*What you have to do*. Skip any image you find and restate the rest of the data word for word.

*Supplied material*.
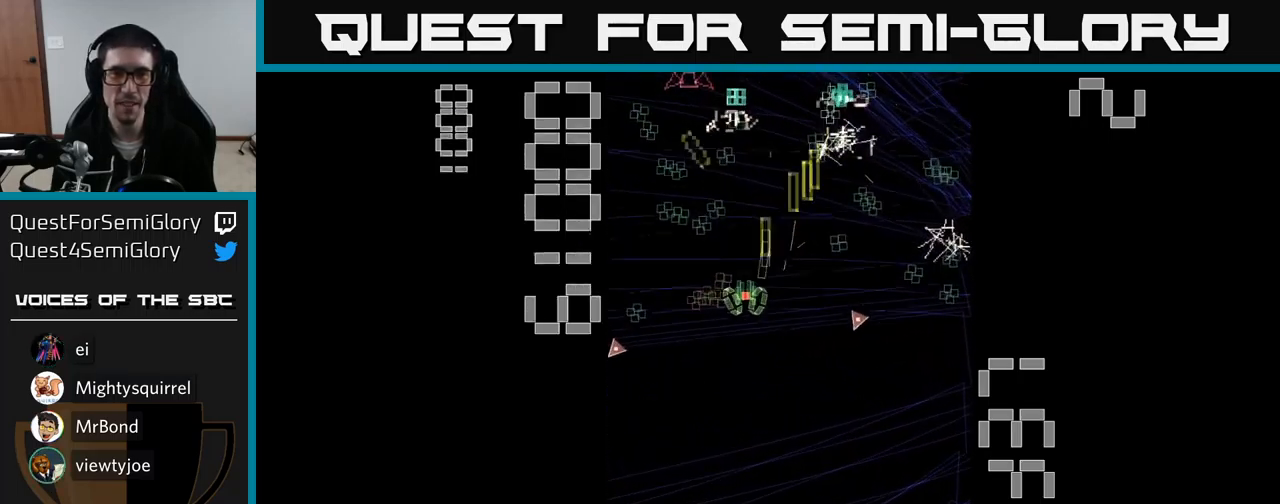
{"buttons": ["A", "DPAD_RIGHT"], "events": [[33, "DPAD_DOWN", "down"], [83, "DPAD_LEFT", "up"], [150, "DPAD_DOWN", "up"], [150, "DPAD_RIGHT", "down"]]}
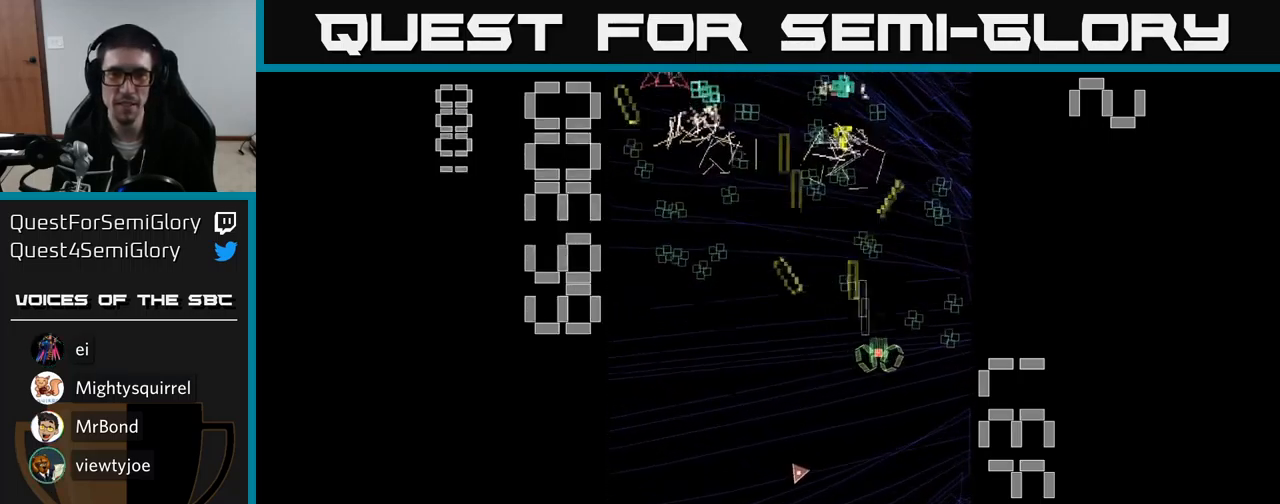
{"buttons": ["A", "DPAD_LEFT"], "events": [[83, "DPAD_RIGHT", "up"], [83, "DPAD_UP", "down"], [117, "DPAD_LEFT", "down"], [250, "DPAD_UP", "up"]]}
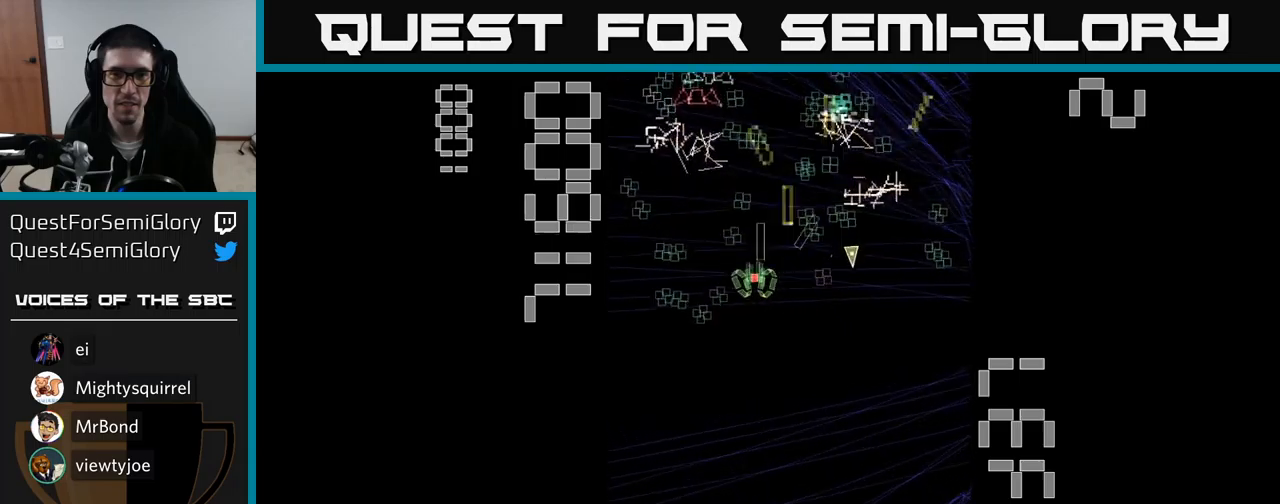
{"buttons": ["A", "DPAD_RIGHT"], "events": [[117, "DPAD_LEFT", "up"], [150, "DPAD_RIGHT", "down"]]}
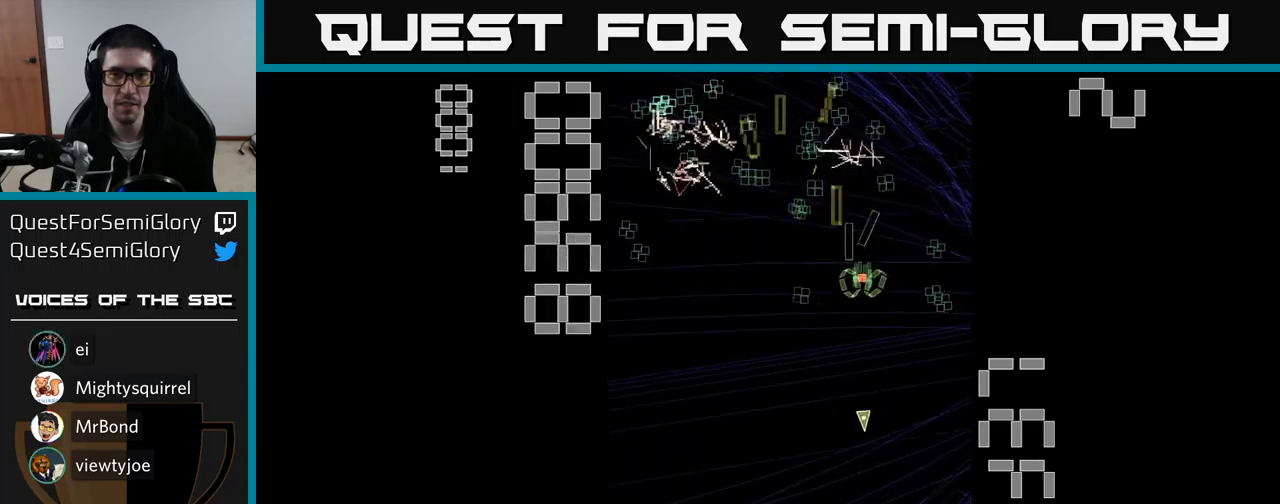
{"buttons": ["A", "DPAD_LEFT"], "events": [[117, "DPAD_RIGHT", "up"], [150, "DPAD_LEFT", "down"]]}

*Output of the task*.
{"buttons": ["A", "DPAD_RIGHT"], "events": [[33, "DPAD_DOWN", "down"], [83, "DPAD_LEFT", "up"], [150, "DPAD_DOWN", "up"], [150, "DPAD_RIGHT", "down"]]}
{"buttons": ["A", "DPAD_LEFT"], "events": [[83, "DPAD_RIGHT", "up"], [83, "DPAD_UP", "down"], [117, "DPAD_LEFT", "down"], [250, "DPAD_UP", "up"]]}
{"buttons": ["A", "DPAD_RIGHT"], "events": [[117, "DPAD_LEFT", "up"], [150, "DPAD_RIGHT", "down"]]}
{"buttons": ["A", "DPAD_LEFT"], "events": [[117, "DPAD_RIGHT", "up"], [150, "DPAD_LEFT", "down"]]}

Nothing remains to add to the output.